Даррен вернулся к чтению. Все самое тяжелое было позади, почти все имена, локации, принадлежности к расам и прочие важные детали он уже одолел и перенес в свой блокнот, и делать записи уже практически не приходилось, только сверяться. Вскоре он все—таки стал понимать, о чем речь, где добро и где зло, и дело пошло быстрее. Особой интриги в книге не было, по крайней мере, двести страниц спустя она так и не показалась, зато количество сцен сражений било все рекорды. Они следовали одна за одной, еле успевая сменять друг друга.

С поля боя Даррена увело чувство голода. Взвесив все за и против и приняв во внимание тяжесть, заполнившую его голову в ходе сражений, он решил, что лучше будет ждать доставку, чем заниматься приготовлением пищи, которую еще, скорее всего, добыть надо было. Он помнил, что в холодильнике и по полкам оставалась какая—то еда, но ничего из того, что утолило бы голод истинного воина, коим он сейчас являлся. Да и сил ни на какую полезную деятельность он в себе уже не находил. Нужно было проветриться. Дожидаясь доставку, Даррен высунул голову в окно. На улице давно стемнело и похолодало, поэтому долго дышать ночным воздухом не удалось. Все оставшееся время, пока не раздался звонок в дверь, он пролежал на диване, проверяя все же полученные за день сообщения и отвечая на пропущенные звонки.

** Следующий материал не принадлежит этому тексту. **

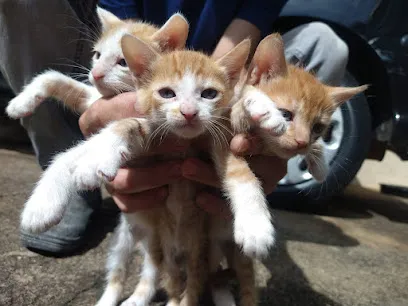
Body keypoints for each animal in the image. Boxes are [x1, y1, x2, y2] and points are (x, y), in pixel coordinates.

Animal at [5, 6, 189, 118]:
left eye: (124, 62)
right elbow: (52, 76)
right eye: (97, 55)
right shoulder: (92, 101)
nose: (95, 73)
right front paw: (20, 103)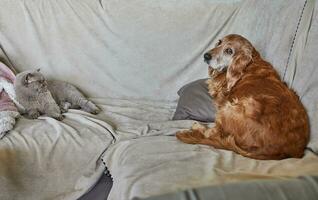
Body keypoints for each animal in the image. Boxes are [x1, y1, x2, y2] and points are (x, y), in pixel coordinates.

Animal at [175, 34, 310, 159]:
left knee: (213, 133)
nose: (206, 55)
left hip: (230, 108)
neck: (249, 64)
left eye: (229, 51)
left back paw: (197, 126)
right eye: (219, 42)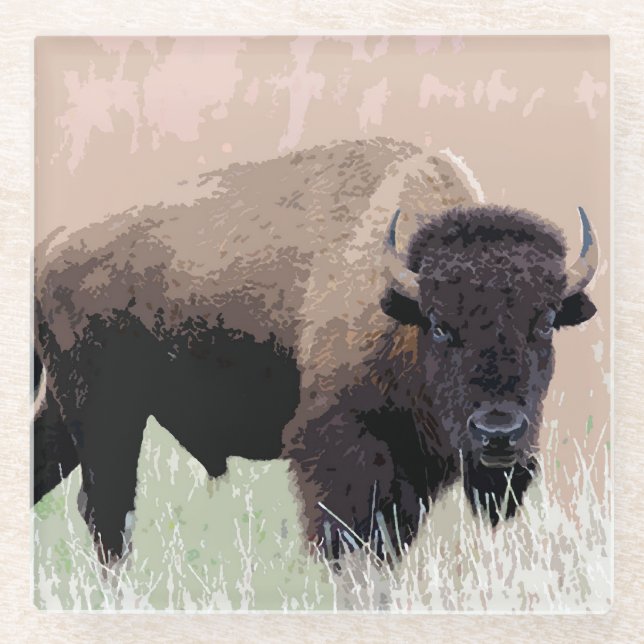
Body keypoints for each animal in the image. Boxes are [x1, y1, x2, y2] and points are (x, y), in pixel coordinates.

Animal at [34, 138, 598, 562]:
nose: (498, 432)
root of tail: (52, 246)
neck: (399, 299)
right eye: (439, 326)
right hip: (105, 415)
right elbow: (348, 542)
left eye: (546, 322)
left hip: (69, 409)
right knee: (107, 513)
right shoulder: (343, 454)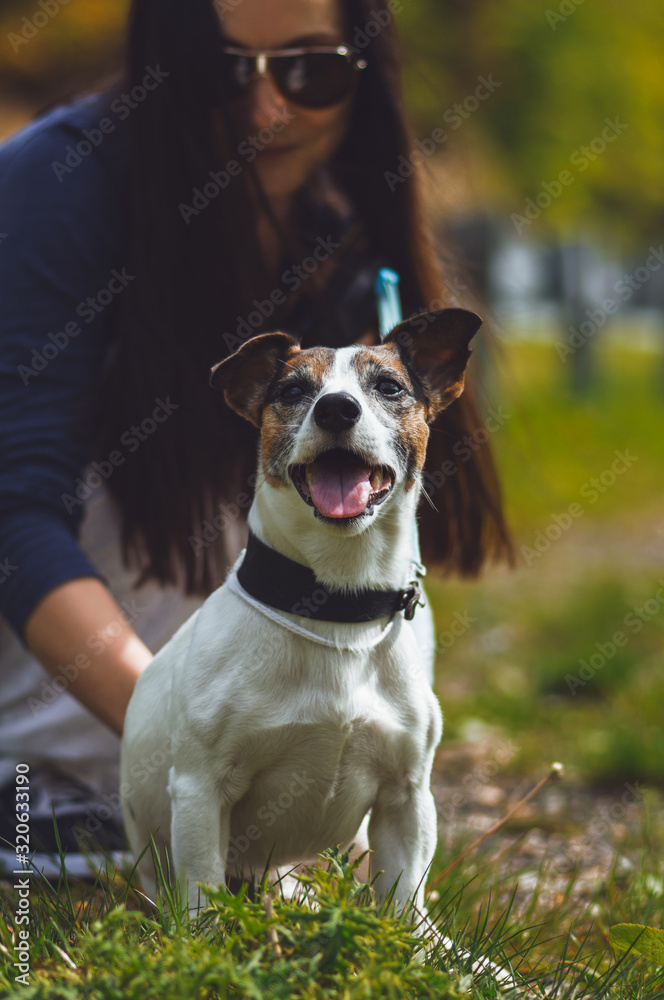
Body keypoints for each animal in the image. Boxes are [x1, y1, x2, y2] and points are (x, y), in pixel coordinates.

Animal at [119, 308, 480, 916]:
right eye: (291, 391)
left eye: (389, 387)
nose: (336, 408)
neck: (335, 607)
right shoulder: (199, 790)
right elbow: (203, 898)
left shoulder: (406, 797)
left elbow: (403, 904)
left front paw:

Есть в тишине было невозможно, и Даррен снова включил телевизор. Ближе к вечеру на экране стал появляться более увлекательные действующие лица. По крайней мере, актеры играли уже не так топорно. Грех, конечно, жаловаться на непроходимую тупость телевидения, когда тебе даны все возможности наслаждаться преимуществами спутников с пользой, и ты сознательно соглашаешься смотреть то, от чего потом отплевываешься. Всегда можно найти канал, вещающий о последних разработках в области медицины или транслирующий многосерийный документальный фильм о жизни Анны Болейн. В конце концов, телевизор всегда можно выключить. Но оторвавшись от вампиров и прочих упырей, Даррен понял, что слишком устал для чего—либо интеллектуального. Как бы много он не читал, после нескольких часов наедине с книгой голова начинала тяжелеть и договориться с ней о возвращении к работе было непросто.

Закончив с едой, Даррен оценил обстановку. Он прочитал уже больше половины книги. В запасе было еще два дня не считая сегодняшнего вечера, который уже, судя по всему, можно считать подошедшим к концу. Пожалуй, можно дать себе передышку до завтрашнего дня. Больше толку будет. Так ему, по крайней мере, хотелось думать.